Should I approach with Dirac delta function? I can have the below $$ H(Y|X) = \int_x p(x) \int_y p(y|x) \log p(y|x) dydx = \int_x p(x) \int_y \delta_{f(x)}(y) \log \delta_{f(x)}(y) dy dx $$ But from here, I am stuck.
There is a bunch of stuff going on here.
First: the entropy definition for discrete rv's does not apply for continuous rv's. Instead, you can use the differential entropy $h(X)$ which is defined for continuous r.v.'s: $$h(X)=-\int_{\mathcal{X}}f_X(x)\log\big(f_X(x)\big)\,dx\,,$$ with $\mathcal{X}$ being the support of $X$ and $f_X(x)$ the PDF of $X$.
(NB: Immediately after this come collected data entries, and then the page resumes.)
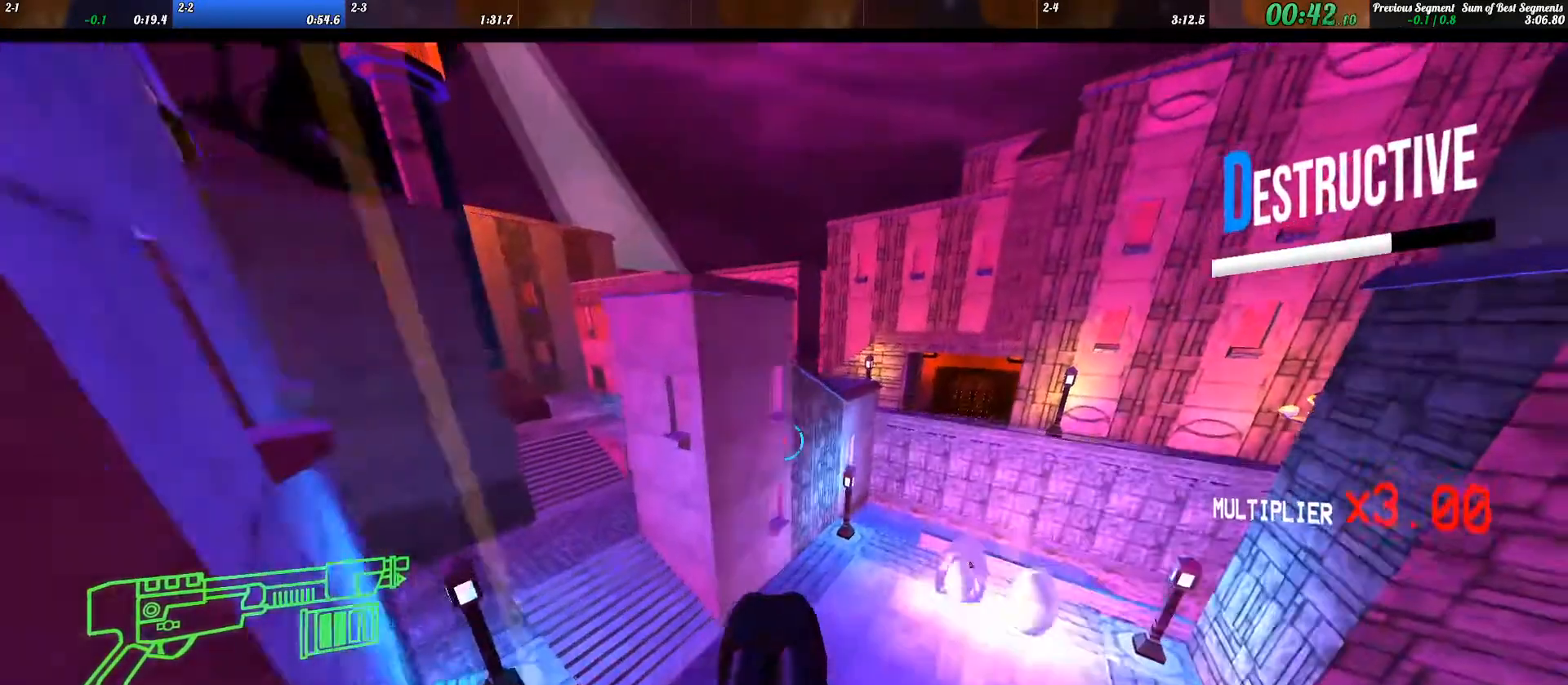
{"keys": ["w"], "events": []}
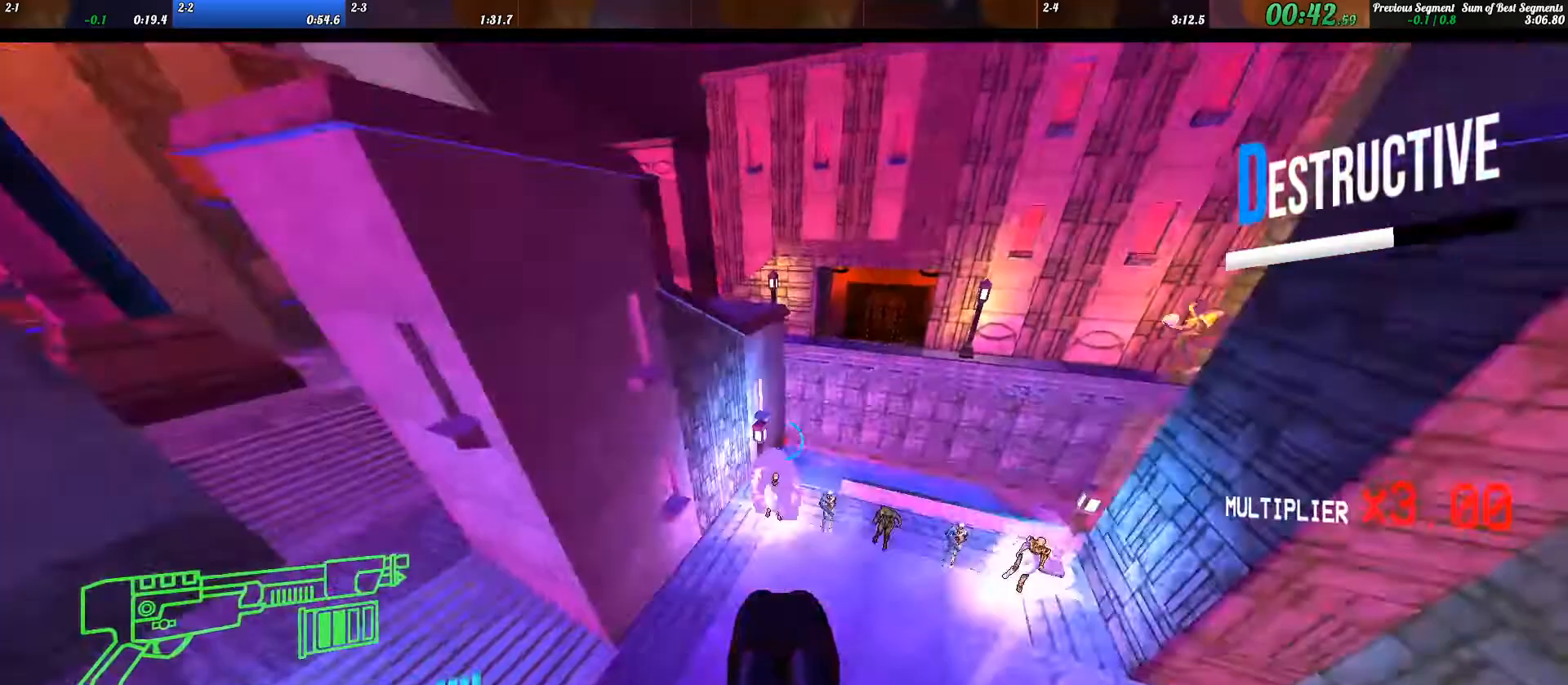
{"keys": ["w"], "events": []}
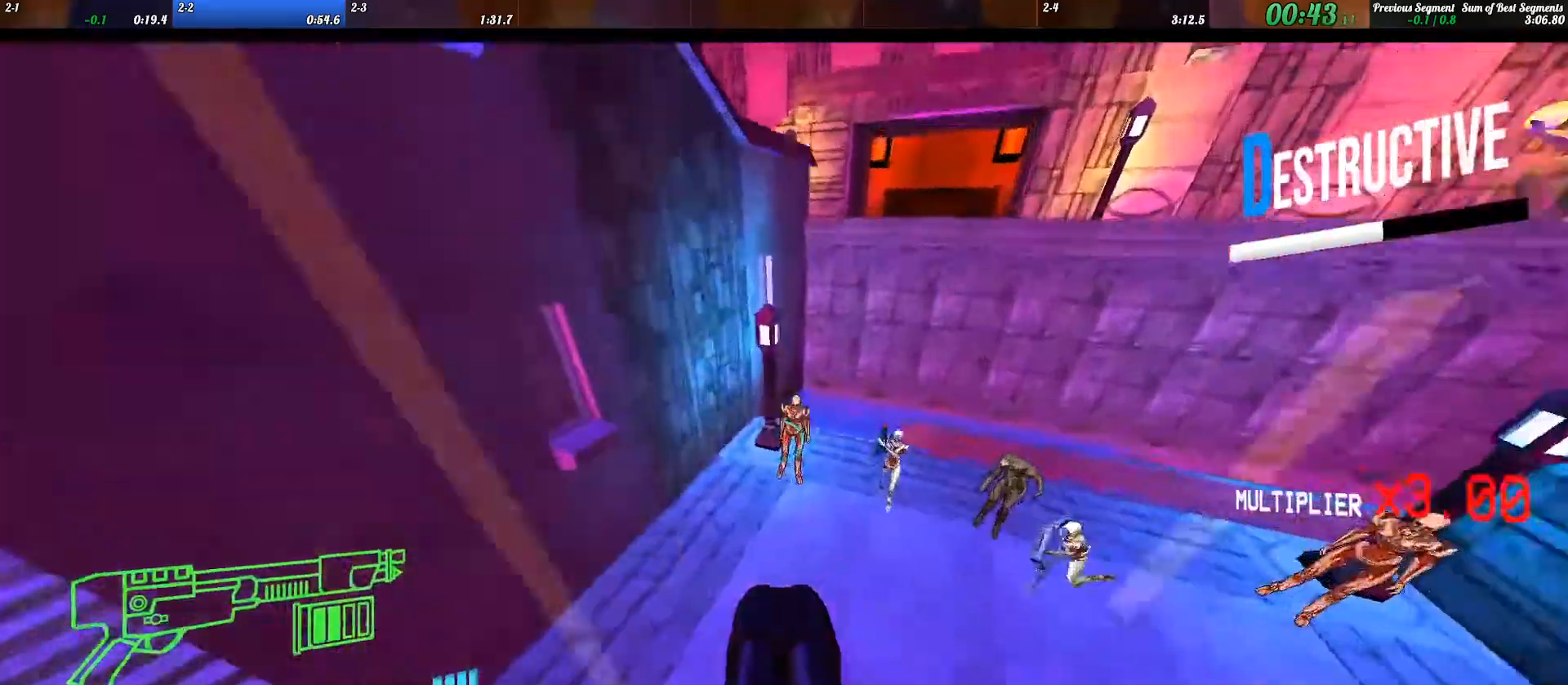
{"keys": ["d"]}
In the same way, the differential conditional entropy $h(Y|X)$ is given by $$h(X|Y)=-\int_{\mathcal{X,Y}}f_{XY}(x,y)\log\big(f_{X|Y}(x|y)\big)\,dxdy=h(X,Y)-h(Y)$$ with the corresponding definitions of support, joint PDF and conditional PDF. These are also used to define mutual information of continuous r.v.'s.
Also, note that differential entropy can be negative (because PDFs can be larger than 1), and that varies with scale.
Second, the conditional differential entropy $h(g(X)|X)$ is not necessarily zero. Thus, the statement you are trying to prove is not true. See this MSE question for a better exposition and discussion. Hope this helps!